***** Study text

The cursor-style alternative

Offset pagination has one problem: if records are inserted at the front while you walk, you can read the same record twice. For long-running backfills, switch to cursor style — paginate by created_at ascending with id as a tie-breaker, and remember both the last seen timestamp and the last seen id. Using created_at alone can drop records when several rows share the same timestamp at a page boundary.

import requests, time

def paginate_cursor(api_key, company_id, base_path, query=None):
    H = {"Authorization": f"Bearer {api_key}", "company-id": company_id}
    page = 100
    last_created_at = "1970-01-01T00:00:00Z"  # watermark from last successful run
    last_id = None                             # tie-breaker for rows sharing a timestamp

    while True:
        params = dict(query or {})
        # Use $gte on created_at and $gt on id when timestamps tie; this keeps
        # rows with identical created_at from being skipped at page boundaries.
        params["created_at[$gte]"] = last_created_at
        if last_id is not None:
            params["id[$gt]"] = last_id
        params["_start"] = 0
        params["_end"] = page
        params["_order"] = "ASC"

**********

What to work on: Continue the text on cursor-style pagination, starting right after its last line of code.

***** Excerpted records

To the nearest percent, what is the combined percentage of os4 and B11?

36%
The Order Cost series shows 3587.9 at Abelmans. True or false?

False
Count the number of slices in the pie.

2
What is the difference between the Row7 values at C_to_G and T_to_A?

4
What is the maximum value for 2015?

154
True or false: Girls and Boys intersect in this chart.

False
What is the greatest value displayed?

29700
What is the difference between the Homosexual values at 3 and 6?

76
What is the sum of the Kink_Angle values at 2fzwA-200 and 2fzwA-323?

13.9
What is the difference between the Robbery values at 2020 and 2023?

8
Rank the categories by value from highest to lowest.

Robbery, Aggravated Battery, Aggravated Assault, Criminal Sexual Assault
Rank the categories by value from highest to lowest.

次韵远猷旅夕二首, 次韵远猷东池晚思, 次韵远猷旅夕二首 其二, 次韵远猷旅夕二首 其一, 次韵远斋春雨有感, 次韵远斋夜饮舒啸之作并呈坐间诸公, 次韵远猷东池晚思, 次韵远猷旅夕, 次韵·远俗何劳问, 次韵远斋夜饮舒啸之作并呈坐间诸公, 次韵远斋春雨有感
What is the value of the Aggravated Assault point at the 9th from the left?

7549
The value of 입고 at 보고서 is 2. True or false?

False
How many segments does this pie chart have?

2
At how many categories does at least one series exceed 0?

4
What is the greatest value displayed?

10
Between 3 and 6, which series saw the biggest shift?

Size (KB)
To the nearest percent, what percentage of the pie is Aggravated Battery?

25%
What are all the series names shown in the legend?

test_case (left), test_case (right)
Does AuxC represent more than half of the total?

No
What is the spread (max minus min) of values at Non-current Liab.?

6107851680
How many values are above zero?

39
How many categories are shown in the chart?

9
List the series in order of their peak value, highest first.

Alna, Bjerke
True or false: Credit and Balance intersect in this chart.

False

**********

Your response:
        params["_field"] = "created_at"  # API also tie-breaks on id server-side

        r = requests.get(f"https://api.cardda.com{base_path}", headers=H, params=params, timeout=30)
        if r.status_code == 429:
            time.sleep(int(r.headers.get("Retry-After", "1")))
            continue
        r.raise_for_status()
        items = r.json()
        if not items:
            return
        for item in items:
            # Defensive dedupe: skip the row we used as the cursor on the previous page.
            if item["created_at"] == last_created_at and last_id is not None and item["id"] <= last_id:
                continue
            yield item
            last_created_at = item["created_at"]
            last_id = item["id"]
        if len(items) < page:
            return

Why this is better:

  • Idempotent. Replaying from the last cursor never reads a record twice.
  • Resumable. Save (last_created_at, last_id) to disk; restart from there after a crash.
  • Avoids deep offsets. Some databases struggle past OFFSET 100000; cursor pagination keeps every query O(page_size).

Estimating "how big is this query?"

Read X-Total-Count from the first response:

curl -i "https://api.cardda.com/v1/banking/bank_transactions?_start=0&_end=1" ...
HTTP/1.1 200 OK
X-Total-Count: 12345
Content-Range: items 0-0/12345

Use the value to size your worker pool, set a progress bar, etc.

Parallelism

If you have multiple machines crunching the same dataset:

# Worker N takes pages where (page_index % N == worker_id)
def parallel_paginate(api_key, company_id, base_path, worker_id, n_workers):
    PAGE = 100
    page_index = 0
    while True:
        if page_index % n_workers != worker_id:
            page_index += 1
            continue
        # fetch page page_index ...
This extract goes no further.